![(L-R) President of the Tokyo](https://www.infobae.com/resizer/v2/BIDOPTWRMJCONN6Y2UGMQFQRHI.jpg?auth=db0703c9b6d6049f837ea74fcab82c2753c92a34a1d0eb46ebd98d02df48eea3&smart=true&width=350&height=233&quality=85)
(ATR) Prime Minister Shinzo Abe orders full cooperation with the French investigation into possible influence peddling by the Tokyo bid for the 2020 Olympics.
French prosecutors confirmed last week they are investigating payments made in 2013 from Tokyo 2020 to a previously unheard of Olympic bid consultant.
Approximately $2 million apparently was paid to a company run by a Singaporean named Ian Tan Tong Han for a range of services for the bid. Unknown to other professionals in the Olympic bid business as well as journalists covering bids, Tan has yet to make any public statements about his involvement with the Tokyo bid.
Japanese Olympic Committee President Tsunekazu Takeda, who led the bid, defends the spending as a "legitimate business expense". He says Tan offered expertise with Africa and the Arab world.
But Takeda, Japan’s solitary IOC member, is so far unable to explain how Tan, a consultant with no known track record on the Olympics, was selected for such a lucrative contract. The French suspect it might have something to do with the now disgraced Lamine Diack, the former president of the IAAF, and son Papa Massata Diack, a friend of Tan.
Details of the Tokyo deal have emerged from unrelated inquiries that led to Diack’s downfall in the past year. He is facing allegations that he extorted bribes from Russian athletes to avoid exposing positive drug tests. Son Papa Massata is suspected as one of the go-betweens in this purported deal-making. The father is under house arrest in France. The son is battling extradition from Senegal. French officials want to talk to him about his activities as a marketing officer at the IAAF during his father’s tenure.
In his first comments since the Tokyo allegations surfaced, Papa Massata Diack denied this weekend that he or his father profited in any way from the arrangement between Tokyo and his friend Ian Tan.
Diack spoke in Dakar to a journalist from Kyodo News but refused to allow his remarks to be recorded.
"Let them investigate. … I have nothing to hide," Diack is quoted.

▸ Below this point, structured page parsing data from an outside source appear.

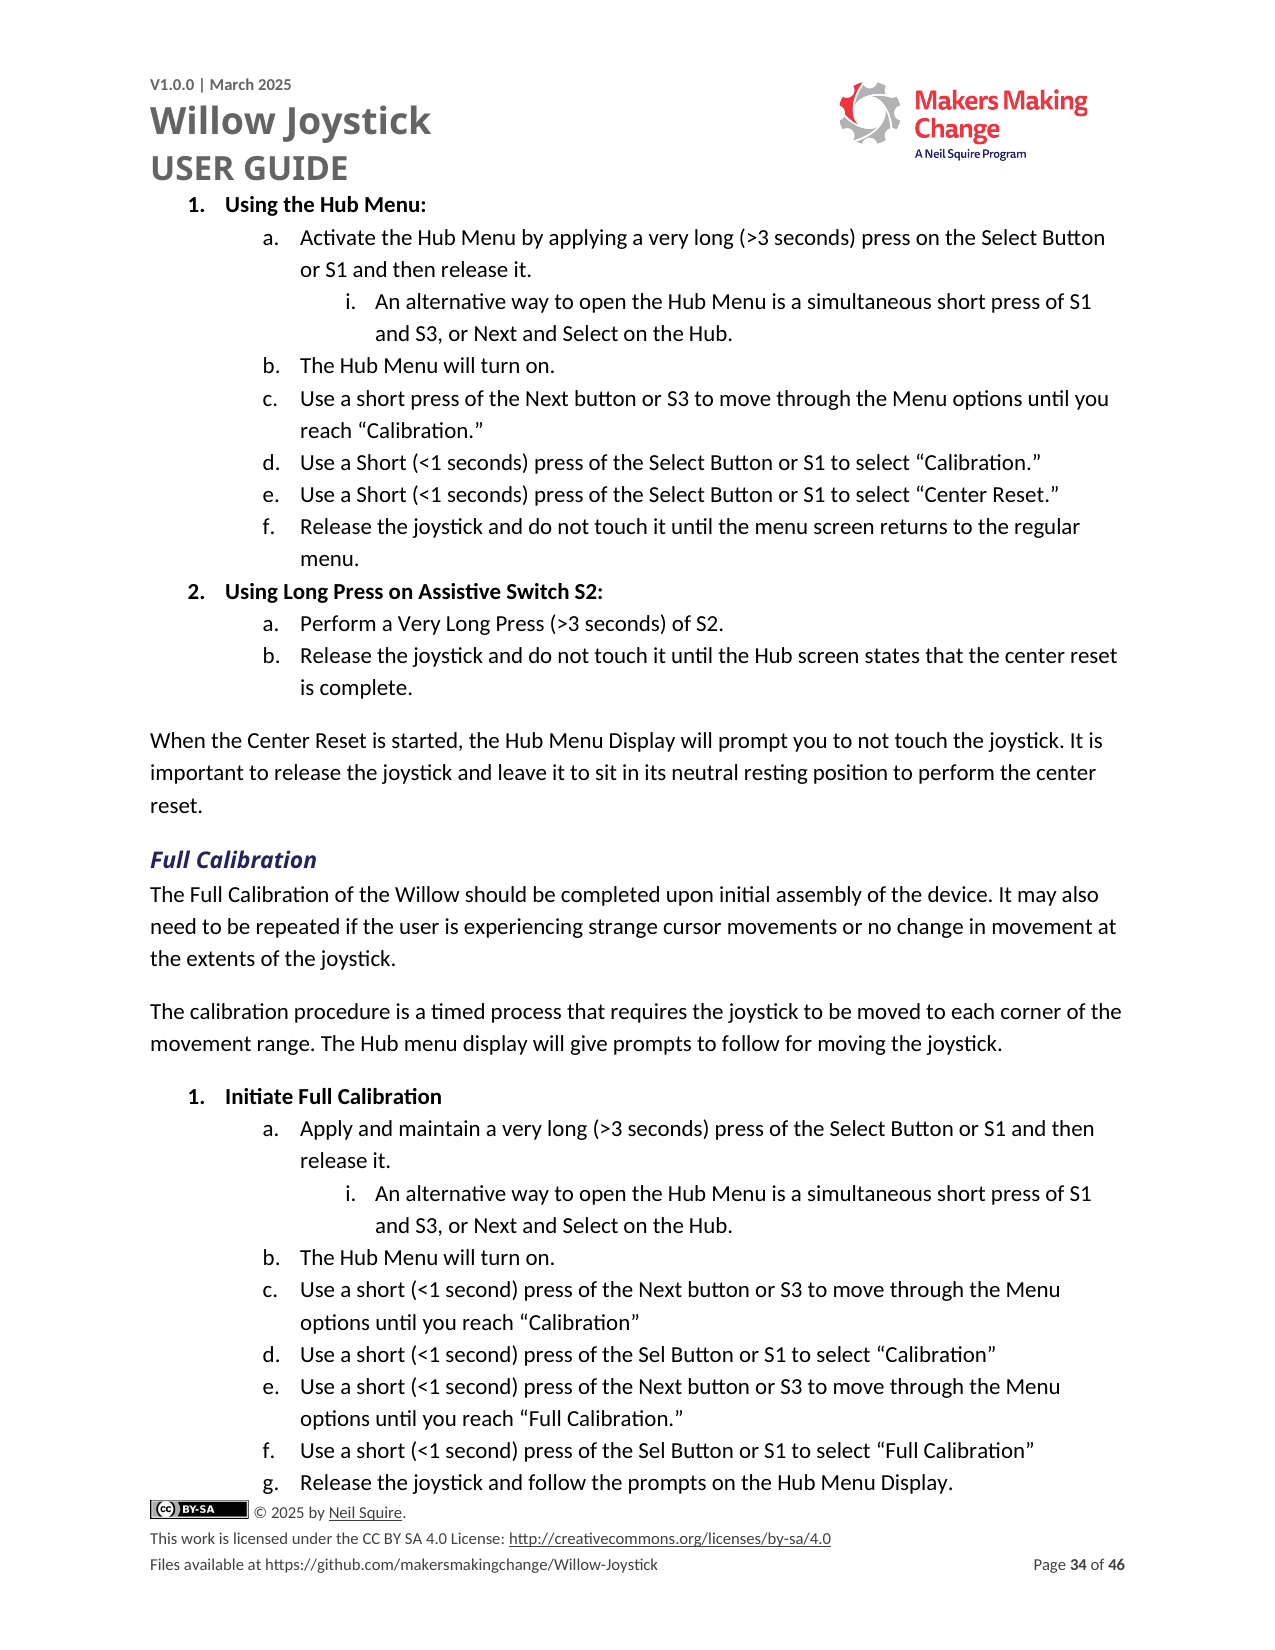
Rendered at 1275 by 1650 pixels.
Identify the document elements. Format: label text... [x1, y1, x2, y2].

list Initiate Full Calibration [187, 1082, 1125, 1110]
text The calibration procedure is a timed process that requires the joystick to be moved to each corner of the movement range. The Hub menu display will give prompts to follow for moving the joystick. [150, 997, 1125, 1057]
list An alternative way to open the Hub Menu is a simultaneous short press of S1 and S3, or Next and Select on the Hub. [356, 287, 1125, 347]
list Use a short press of the Next button or S3 to move through the Menu options until you reach “Calibration.” [262, 384, 1125, 444]
text The Full Calibration of the Willow should be completed upon initial assembly of the device. It may also need to be repeated if the user is experiencing strange cursor movements or no change in movement at the extents of the joystick. [150, 880, 1125, 972]
list The Hub Menu will turn on. [262, 1243, 1125, 1271]
list Use a short (<1 second) press of the Sel Button or S1 to select “Calibration” [262, 1340, 1125, 1368]
list Use a short (<1 second) press of the Sel Button or S1 to select “Full Calibration” [262, 1436, 1125, 1464]
list Use a Short (<1 seconds) press of the Select Button or S1 to select “Center Reset.” [262, 480, 1125, 508]
list Activate the Hub Menu by applying a very long (>3 seconds) press on the Select Button or S1 and then release it. [262, 223, 1125, 283]
list Perform a Very Long Press (>3 seconds) of S2. [262, 609, 1125, 637]
list Use a Short (<1 seconds) press of the Select Button or S1 to select “Calibration.” [262, 448, 1125, 476]
list Release the joystick and follow the prompts on the Hub Menu Display. [262, 1468, 1125, 1497]
list Use a short (<1 second) press of the Next button or S3 to move through the Menu options until you reach “Calibration” [262, 1275, 1125, 1336]
subtitle Full Calibration [150, 844, 1125, 875]
picture [839, 82, 1088, 161]
list Use a short (<1 second) press of the Next button or S3 to move through the Menu options until you reach “Full Calibration.” [262, 1372, 1125, 1432]
list Apply and maintain a very long (>3 seconds) press of the Select Button or S1 and then release it. [262, 1114, 1125, 1175]
list Using Long Press on Assistive Switch S2: [187, 577, 1125, 605]
list Release the joystick and do not touch it until the menu screen returns to the regular menu. [262, 512, 1125, 573]
text When the Center Reset is started, the Hub Menu Display will prompt you to not touch the joystick. It is important to release the joystick and leave it to sit in its neutral resting position to perform the center reset. [150, 726, 1125, 819]
list Release the joystick and do not touch it until the Hub screen states that the center reset is complete. [262, 641, 1125, 701]
list The Hub Menu will turn on. [262, 351, 1125, 379]
list Using the Hub Menu: [187, 191, 1125, 218]
picture [150, 1500, 249, 1519]
list An alternative way to open the Hub Menu is a simultaneous short press of S1 and S3, or Next and Select on the Hub. [356, 1179, 1125, 1239]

He professed to know nothing about his friend’s work for Tokyo. And he insisted that Tokyo won the 2020 bid fairly, without needing to buy votes. Istanbul and Madrid were the other contenders.
French investigators have yet to question Takeda or other bid leaders, Around the Rings is told. When they do, the prime minister is demanding their cooperation according to Japanese news agency Jiji.
"The Minister of Education and Sports (Hiroshi) Hase told the Japanese Olympic Committee and former bid committee to cooperate with the investigation," Abe said, according to Jiji.
Also watching developments with the French investigation is the IOC, which has asked the IOC Ethics Commission to follow the case. If wrongdoing is uncovered, however, sanctions can only be levied against individuals associated with the Olympics.
The Diacks are officially estranged, Lamine even resigning his honorary IOC membership last year to escape disciplinary action. Consultant Tan could be banned from participating as a registered consultant as is now required by the IOC.
That leaves Takeda and the JOC as the parties most vulnerable to any action the IOC Ethics Commission, should that be necessary.
The story of possible influence peddling involving the Tokyo bid is attracting press attention in Japan, the first hint of any scandal since the bid launched five years ago.
Media outside Japan are starting to cover the story too, not always accurately. A news ticker on the U.S. Fox News tv channel Monday repeatedly misidentified Lamine Diack as the president of the International Olympic Committee.